In Ungarn selbst werde der Bericht über die Gefahr einer schwerwiegenden Verletzung von EU-Grundwerten auf Regierungsebene nichts verändern, meint die Europaparlamentariern. Man richte sich aber auch nicht an die ungarische Regierung, die ohnehin „nicht zuhören“ würde, sondern an den Rat. Allerdings bekomme sie zahlreiche Zuschriften aus der ungarischen Bevölkerung, in denen ihr Dank ausgedrückt werde. Auch jüngste Umfragen würden zeigen, dass viele Ungarn dem Bericht etwas abgewinnen könnten. „Es gibt viele Menschen, die sich dadurch unterstützt fühlen, dass Menschen für sie eintreten, und das EU-Parlament Solidarität zeigt.“ Es sei auch ein Zeichen für „Menschen in anderen EU-Staaten, die ähnliche Dinge fürchten.“
Die ungarischen Einwände gegen ihren Bericht weist Sargentini allesamt zurück. In ihrem Bericht gebe es, anders als von der ungarischen Regierung behauptet, „keine Fehler“. Sie habe sich ausschließlich auf Quellen berufen, die „niemand ernsthaft in Zweifel ziehen kann“. Ihr Bericht sei kein „grünes Pamphlet“, sondern eine „gründliche“ Auflistung der bestehenden Probleme. Die ungarische Regierung behauptet, sie habe den Kontakt mit den Behörden nicht gesucht. „Das habe ich versucht, und das wissen sie auch.“ Es gehe auch nicht darum, Ungarn herauszupicken und als einziges EU-Land neben Polen an den Pranger zu stellen. Das EU-Parlament befasse sich auch intensiv mit der Rechtstaatlichkeit in Rumänien, oder mit der Pressefreiheit in der Slowakei und in Malta. Aber die ungarische Regierung würde „alles versuchen“, um den Bericht und die Abstimmung zu diskreditieren und schrecke dabei auch nicht vor Diffamierungen gegen ihre Person zurück.
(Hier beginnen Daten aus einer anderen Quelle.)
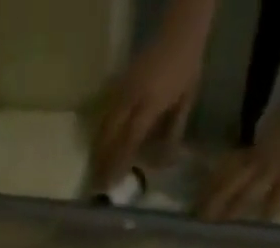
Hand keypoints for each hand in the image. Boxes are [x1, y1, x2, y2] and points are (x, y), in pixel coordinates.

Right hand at [91, 26, 207, 186]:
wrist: (180, 31)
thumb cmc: (186, 69)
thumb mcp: (185, 102)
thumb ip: (172, 131)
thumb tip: (164, 161)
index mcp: (150, 103)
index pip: (130, 141)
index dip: (119, 164)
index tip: (111, 185)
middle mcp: (132, 97)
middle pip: (111, 135)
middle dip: (102, 161)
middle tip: (96, 185)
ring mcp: (123, 89)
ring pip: (104, 125)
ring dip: (97, 149)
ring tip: (92, 171)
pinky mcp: (119, 85)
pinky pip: (105, 113)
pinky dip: (100, 133)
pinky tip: (96, 147)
Für die Zukunft wünscht sich Sargentini die Implementierung zusätzlicher Sanktionsmechanismen bei Verletzungen von Grundrechten. „Absolut interessant“ sei etwa der Vorschlag, Kohäsionsmittel an die Einhaltung von Rechtstaatlichkeit zu knüpfen. Zwar müsse man darauf achten, dass die Bevölkerung nicht darunter leide, man könne aber argumentieren, dass die Kohäsionsmittel in Ungarn ohnedies nicht bei der Bevölkerung ankommen, sondern in die „Taschen der Familie von Orban“ fließen würden.